S130: rejecting is more than the corresponding first kind candidate frame of the training image size, and is more than that default repetitive rate is corresponding
The second class candidate frame;
Wherein, the step of rejecting first kind candidate frame corresponding more than the training image size, comprising:
It is carried out candidate frame of the registration calculated result between first threshold and second threshold as first kind candidate frame
Rejecting processing.
Wherein, the step of rejecting the second class candidate frame corresponding more than default repetitive rate, comprising:
According to location information, the confidence level of each candidate frame is determined;
Multiple confidence levels are ranked up, Confidence queue is obtained;
The numerical value highest that confidence level is extracted from candidate frame is corresponding referring to candidate frame;
Overlapping area calculating is carried out referring to candidate frame and the candidate frame by described;
Determine that being more than the default corresponding candidate frame of repetitive rate as the second class candidate frame carries out rejecting processing.
S140: according to the candidate frame collection after rejecting, training text identifies network.

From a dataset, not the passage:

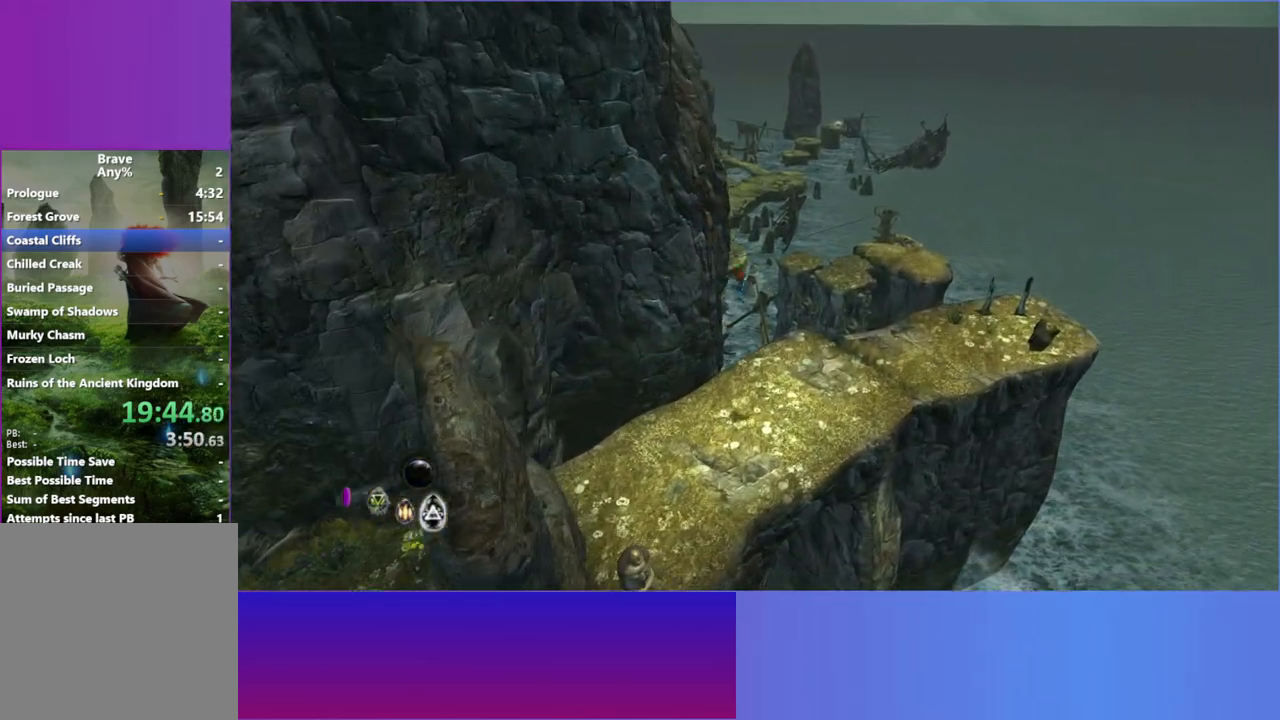
{"buttons": ["L2"], "left_stick": "up-right", "right_stick": "center", "events": [[417, "L2", "down"]]}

The classification information and location information for reject the candidate frame collection of post-processing, calculated class are calculated first
Other information and location information training text identify network.It is to be understood that by the training corresponding with candidate frame of each candidate frame
The callout box of image carries out registration calculating, determines the classification information of multiple candidate frames, and extract multiple prospect frames;By prospect
Frame callout box corresponding with prospect frame carries out coordinate and returns calculating, obtains offset;According to offset, multiple initial candidates are calculated
The location information of frame.
Citing: registration calculating is carried out by the callout box of candidate frame training image corresponding with candidate frame, by candidate frame
It is greater than 0.7 with callout box registration, the initial candidate frame that candidate frame classification is set to 1 is extracted as prospect frame, and to belonging to
Prospect frame and callout box progress coordinate are returned and are calculated, and calculate offset, and initial candidate frame is obtained one newly by coordinate transform
Location information, compare calculating with the classification of original image and location information respectively, obtain loss function.Loss function is a kind of
The function for measuring loss and extent of error, in neural metwork training, backpropagation plays adjustment network parameter, optimizes network
The effect of model.Treated candidate frame and the numerical value that coordinate transform obtains are passed into next layer network.

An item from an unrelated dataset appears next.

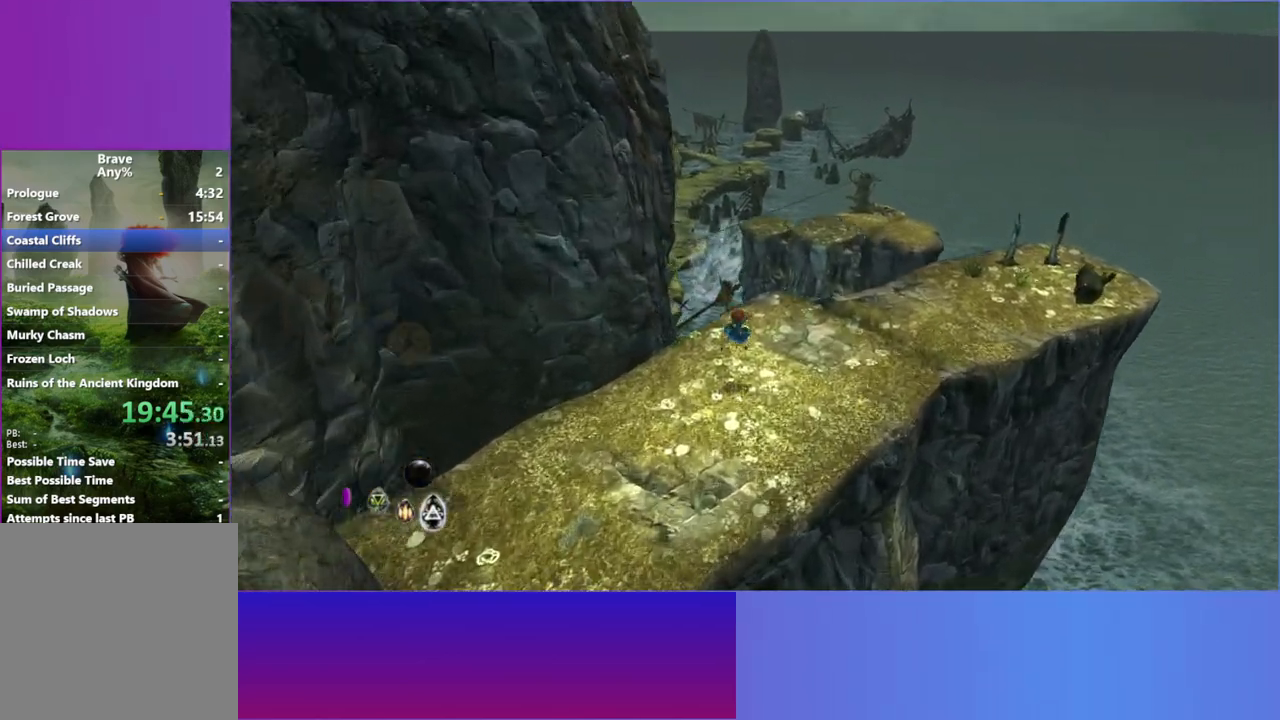
{"buttons": [], "left_stick": "up-right", "right_stick": "center", "events": [[33, "L2", "up"], [150, "L2", "down"], [267, "L2", "up"], [383, "L2", "down"], [500, "L2", "up"]]}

Area-of-interest is mapped back into characteristic pattern first, is the part of same size by the region division after mapping, to every
Part carries out maximum pondization operation, obtains the stronger target area to be identified of specific aim, is exactly next to target class to be identified
It is not trained.Target area is operated by a series of residual blocks, obtains the characteristic information of target area, and believe this feature
The position of breath and classification carry out learning training, are continued to optimize by loss function backpropagation as a result, obtaining more accurate position
Information and classification information.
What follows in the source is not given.